What other chemicals are in fragrances used in candles?

In addition to ‘scent’ chemicals that we smell in the candles, common ingredients in perfumes also include benzyl alcohol, acetone, linalool, ethanol, ethyl acetate, benzaldehyde, camphor, formaldehyde, methylene chloride, limonene, preservatives, dyes, synthetic musks and phthalates. These chemicals are also burning in the candle. Synthetic musks and phthalates are some of the most disturbing hormone disrupters ever created. They are directly linked to reproductive disorders, including infertility, insulin resistance, overweight/obesity, allergy, asthma, obesity and cancers.  Research has found that most perfumes also contain toluene (a.k.a. methyl benzene, a clear, flammable, water-insoluble liquid with the odour of paint thinner) and can cause liver, kidney and brain damage, as well as damage to a developing foetus.

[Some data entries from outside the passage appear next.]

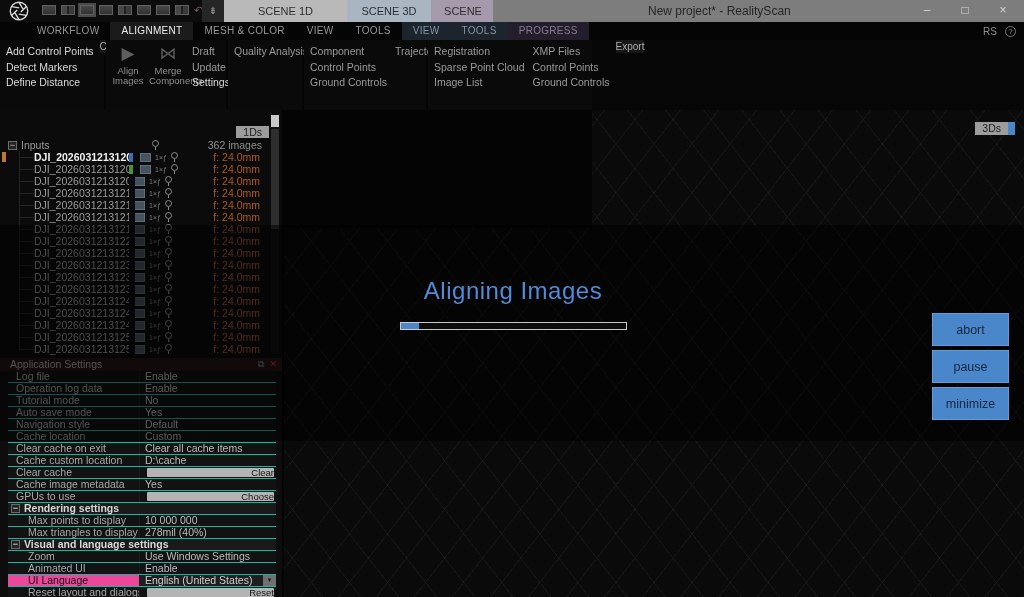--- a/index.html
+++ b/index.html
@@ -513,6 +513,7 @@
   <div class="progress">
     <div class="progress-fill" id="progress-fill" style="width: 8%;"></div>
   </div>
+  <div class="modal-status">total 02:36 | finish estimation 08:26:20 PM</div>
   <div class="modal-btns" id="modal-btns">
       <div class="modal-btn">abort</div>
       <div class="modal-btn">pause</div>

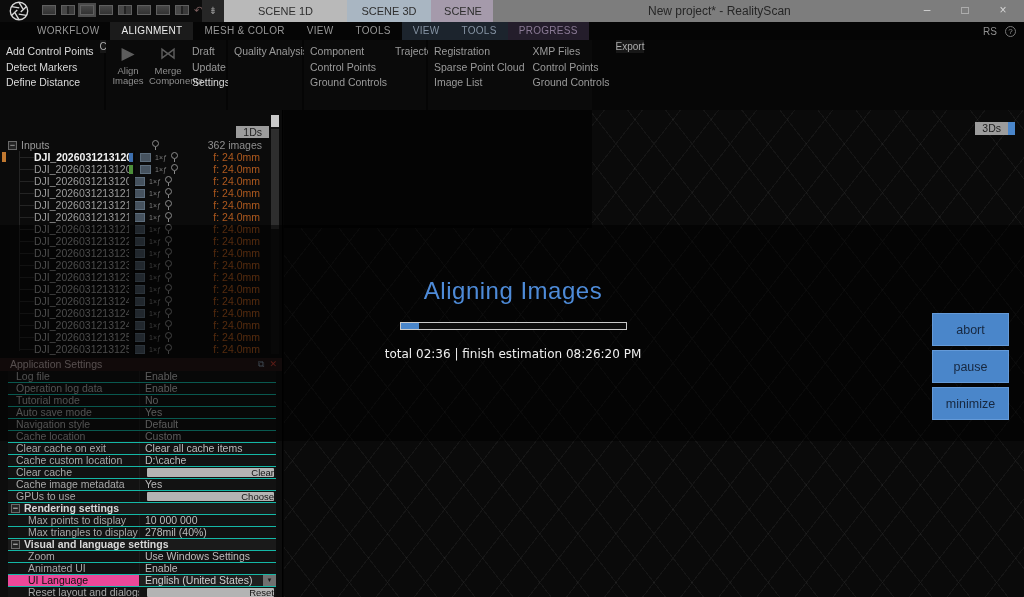--- a/index.html
+++ b/index.html
@@ -515,8 +515,8 @@
   </div>
   <div class="modal-status">total 02:36 | finish estimation 08:26:20 PM</div>
   <div class="modal-btns" id="modal-btns">
+      <div class="modal-btn">pause</div>
       <div class="modal-btn">abort</div>
-      <div class="modal-btn">pause</div>
       <div class="modal-btn">minimize</div>
     </div>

What are the health impacts of fragrances and perfume?

When companies put these fragrances into candles, there is exposure to the skin, the upper airways, and the olfactory (smell) pathways, which go directly to the brain, the lungs and our blood system. 

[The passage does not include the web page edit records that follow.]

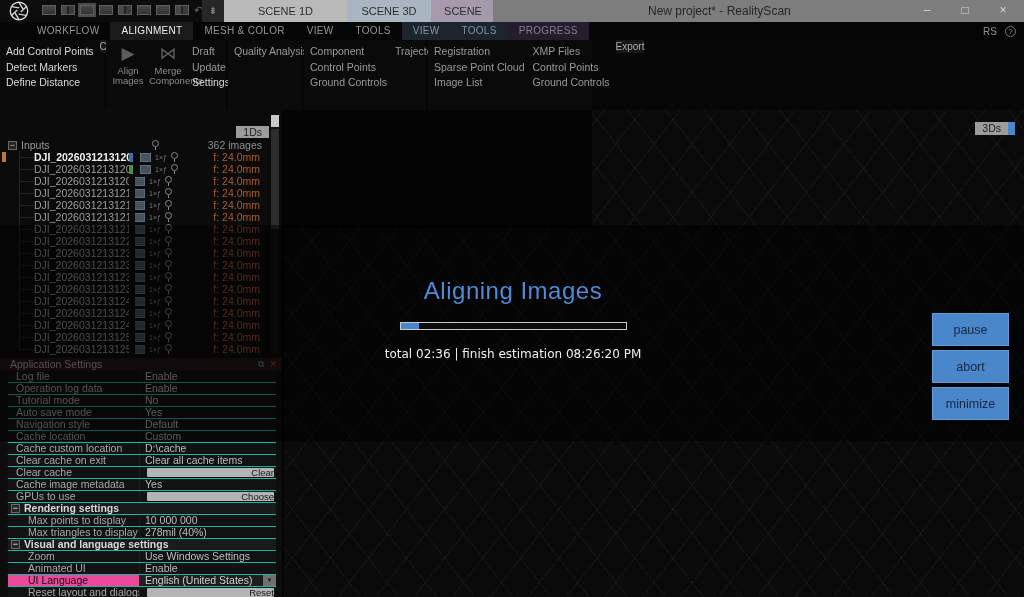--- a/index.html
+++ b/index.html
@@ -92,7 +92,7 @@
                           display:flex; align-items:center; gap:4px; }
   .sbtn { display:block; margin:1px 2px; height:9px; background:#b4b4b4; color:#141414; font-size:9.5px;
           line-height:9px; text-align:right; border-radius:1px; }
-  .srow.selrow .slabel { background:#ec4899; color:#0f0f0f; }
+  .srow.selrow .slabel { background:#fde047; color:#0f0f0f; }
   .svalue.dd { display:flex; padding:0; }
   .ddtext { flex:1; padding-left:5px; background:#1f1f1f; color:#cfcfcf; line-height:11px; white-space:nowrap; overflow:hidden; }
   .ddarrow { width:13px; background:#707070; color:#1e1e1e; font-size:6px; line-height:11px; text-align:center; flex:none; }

Research tells us that about 1 in 4 people experience health problems, such as migraines and headaches, respiratory difficulties, asthma attacks, hay fever, dizziness, breathing problems, rashes, congestion, nausea and seizures, when exposed to fragranced products.

Are essential oils in candles safe, I hear you ask?

Our answer is still, no! Don’t get us wrong; we love beautiful smells as much as any person. The thing is though, all essential oils have differing compositions, and when each oil is heated/ burnt (exposed to its flash point), the results can be unpredictable and unreliable. Some will break down, some will evaporate, some will become rancid, and some will lose therapeutic benefits. These different reactions mean there's no way to guarantee the conditions of the oils in the candle, the benefits and the potential toxic hazards. A few degrees of difference here or there can vary the results significantly. It's not worth the risk to your health, children, and pets, and certainly not if you're carrying a baby. There are other ways to bring natural scents into your homes without them being toxic.  

 Have More Questions? Contact Happy Flame

Here at Happy Flame, we use certified organic beeswax for our candle-making endeavours – nothing added. Just the way we like it. This means - no artificial fragrances, so no health issues. The other bonus is that they help clean the air by releasing negative ions, which attract the positively charged particles in the air, such as dust and pollen. These then drop to the ground. Negative ions released by beeswax candles also uplift, giving more energy and lowering stress. We also love the simple, elegant, soothing scent bees have imbued into the wax. A touch of honey. It’s divine. What’s not to love? 

 Another blog you might like is about the deep meanings of The Tree of life. That blog is here.



 National Industrial Chemicals Notification and Assessment Scheme (2006), Promoting safer chemical use: towards better regulation of chemicals in Australia’, National Industrial Chemicals Notification and Assessment Scheme

 Fromme, H. Lahrz, T. Piloty, M. Gebhart, H. Oddoy, A. & Rueden, H. (2004) Occurrence of phthalates and musk fragrances in indoor air and dust from apartments and kindergartens in Berlin (Germany), Indoor Air, 14:188–95; López-Carrillo L, et al. (2010) Exposure to phthalates and breast cancer risk in northern Mexico, Environ Health Perspect,118(4):539-44.

 Ciechanowski, P, Exposure Assessment Report: Risks to Toluene Exposure and Adverse Health (2012). Outcomes Available at SSRN: https://ssrn.com/abstract=2312788 or http://dx.doi.org/10.2139/ssrn.2312788

 Steinemann A. Fragranced consumer products: exposures and effects from emissions. Air Qual Atmos Health. 2016;9(8):861-866. doi: 10.1007/s11869-016-0442-z. Epub 2016 Oct 20. PMID: 27867426; PMCID: PMC5093181.